* **EXCERPT PROVIDED**:
____

The detection of catastrophic departure from the benchmark is usually by the Shewhart Chart, not covered on this site. Usually, some statistically improbable outcome, such as two consecutive measurements outside 3 Standard Deviations, or 3 consecutive measurements outside 2 Standard Deviations, is used to trigger an alarm that all is not well.

In many instances however, the departures from outcome benchmark are gradual and small in scale, and these are difficult to detect. Examples of this are changes in size and shape of products caused by progressive wearing out of machinery parts, reduced success rates over time when experienced staff are gradually replaced by novices in a work team, increases in client complaints to a service department following a loss of adequate supervision.

CUSUM is a statistical process of sampling outcome, and summing departures from benchmarks. When the situation is in control, the departures caused by random variations cancel each other numerically. In the out of control situation, departures from benchmark tend to be unidirectional, so that the sum of departures accumulates until it becomes statistically identifiable.

The mathematical process for CUSUM is in 2 parts. The common part is the summation of depertures from the bench mark (CUSUM), and graphically demonstrating it. The unique part is the calculation of the decision interval abbreviated as DI or h, and the reference value, abbreviated as k, which continuously adjustes the CUSUM and its variance. The two values of h and k depend on the following parameters

• The in control values
• The out of control values
• The Type I Error or false positive rate, expressed as the Average Run Length, abbreviated as ARL, the number of samples expected for a false positve decision when the situation is in control. ARL is the inverse of false positive rate. A false positive rate of 1% would have ARL=100

### Data with skewed distribution

All unidirectional measurements are ratios against a known standard, and have positve values. In most cases, the range of measurement is sufficiently far from 0, and the variability sufficiently narrow that the errors incurred by assuming the normal distribution is trivial, and statistical analysis can be carried out with that assumption. When the values of measurements are close to zero (0), and the variations wide, the assumtion of normal distribution becomes invalid, as the probability curve becomes skewed with the mode near the lower values and a long tail for the higher values.

An example of this is in time measurements. When we consider the age of pregnant women, the range is between 20-40 years, with the mode near the mean. The skew is so minor that in most cases age of the mother can be treated as normally distributed values.

____

* **RECORD EXCERPTS**:
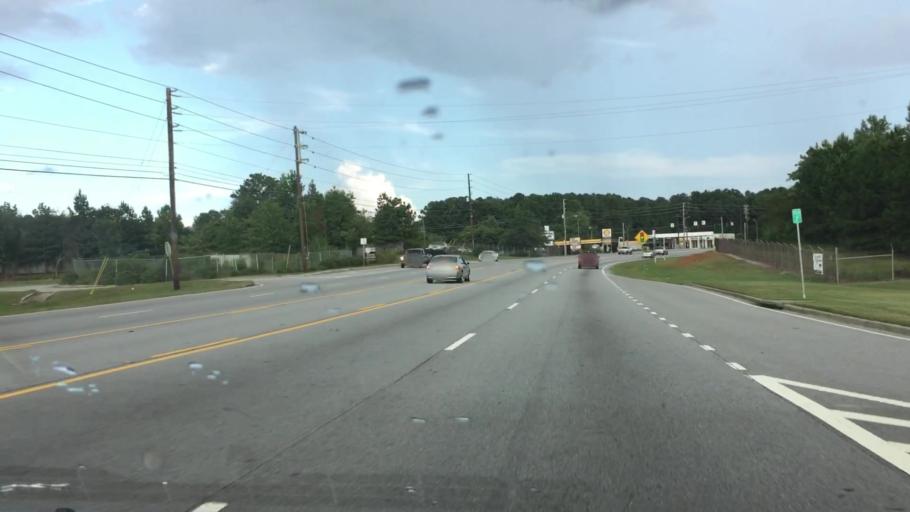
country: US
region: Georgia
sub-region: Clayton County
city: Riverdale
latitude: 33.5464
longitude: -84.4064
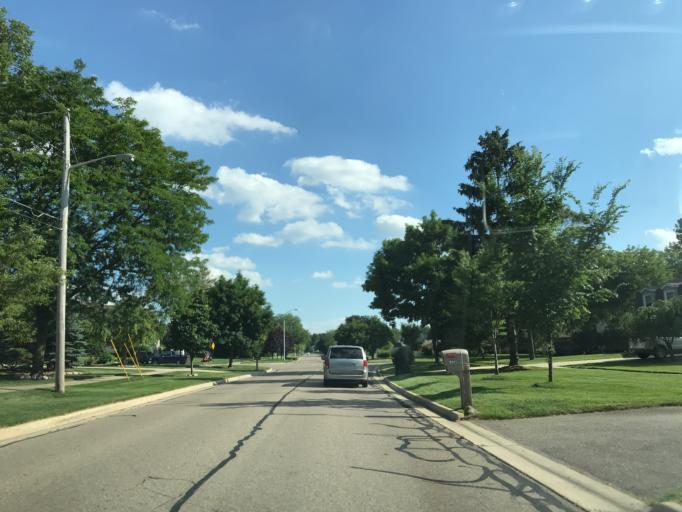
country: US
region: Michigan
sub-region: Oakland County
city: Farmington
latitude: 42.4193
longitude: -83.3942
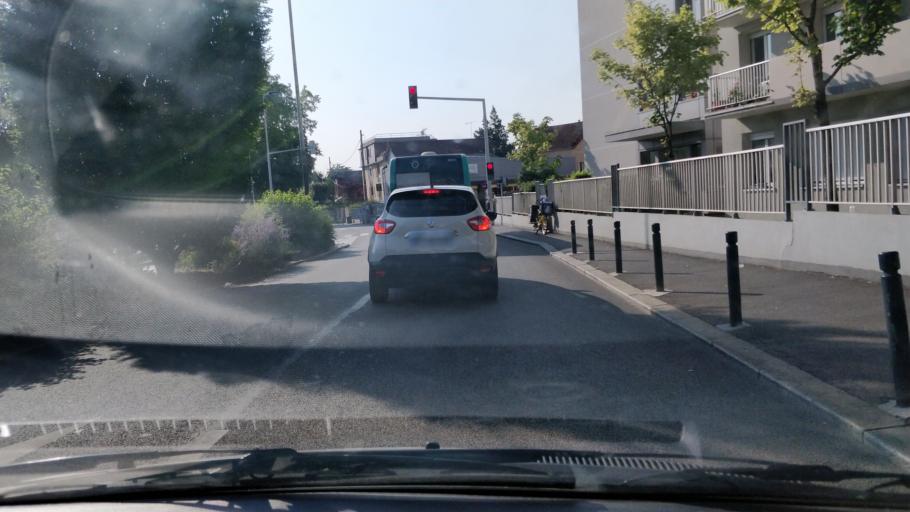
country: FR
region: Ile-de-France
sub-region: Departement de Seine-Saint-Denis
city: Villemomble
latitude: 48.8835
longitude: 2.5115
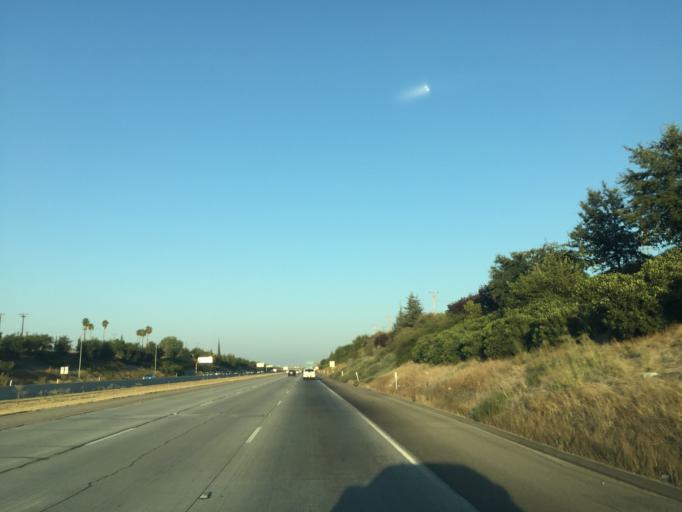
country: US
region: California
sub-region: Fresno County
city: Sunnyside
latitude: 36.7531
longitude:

____

* **SET TASK 1**: Reproduce the CUSUM passage verbatim, starting with "The detection of" and going on through "of adequate supervision.".
* **SET TASK 2**: Extend the CUSUM passage, picking up right after its final sentence.
The listing has no connection to the CUSUM passage.

* **EXPECTED OUTPUT 1**:
The detection of catastrophic departure from the benchmark is usually by the Shewhart Chart, not covered on this site. Usually, some statistically improbable outcome, such as two consecutive measurements outside 3 Standard Deviations, or 3 consecutive measurements outside 2 Standard Deviations, is used to trigger an alarm that all is not well.

In many instances however, the departures from outcome benchmark are gradual and small in scale, and these are difficult to detect. Examples of this are changes in size and shape of products caused by progressive wearing out of machinery parts, reduced success rates over time when experienced staff are gradually replaced by novices in a work team, increases in client complaints to a service department following a loss of adequate supervision.

* **EXPECTED OUTPUT 2**:
However, if we consider the duration of labour, the range is from within a few minutes to over 24 hours, with most women delivered between 4-8 hours. The mode is therefore near the lower values, and there is a long tail of higher values. Statistical analysis based on the assumtion of normality will likely lead to misinterpretations.

### Dealing with skewed data

A set of skewed data can be transformed, so that its distribution become closer to normal distribution. The common transformation is log and square root transformation, as these stretches the intervals amongst the lower values and shrink the intervals of the higher values. For more complex skews, the Box Cox transformation can be used. The data are transformed, the analysis assumes normal distribution, and the results reverse transformed to the original units. Data transformation are discussed in the Numerical Transformation Explained Page and programs for them in Numerical Transformation Program Page

### CUSUM for the Inverse Gaussian Distribution

When the data is a continuous measurement of all positive values, and has a skew, the Inverse Gaussian distribution is the most appropriate model to use for CUSUM, as the model allows a precise prediction of what the data should be.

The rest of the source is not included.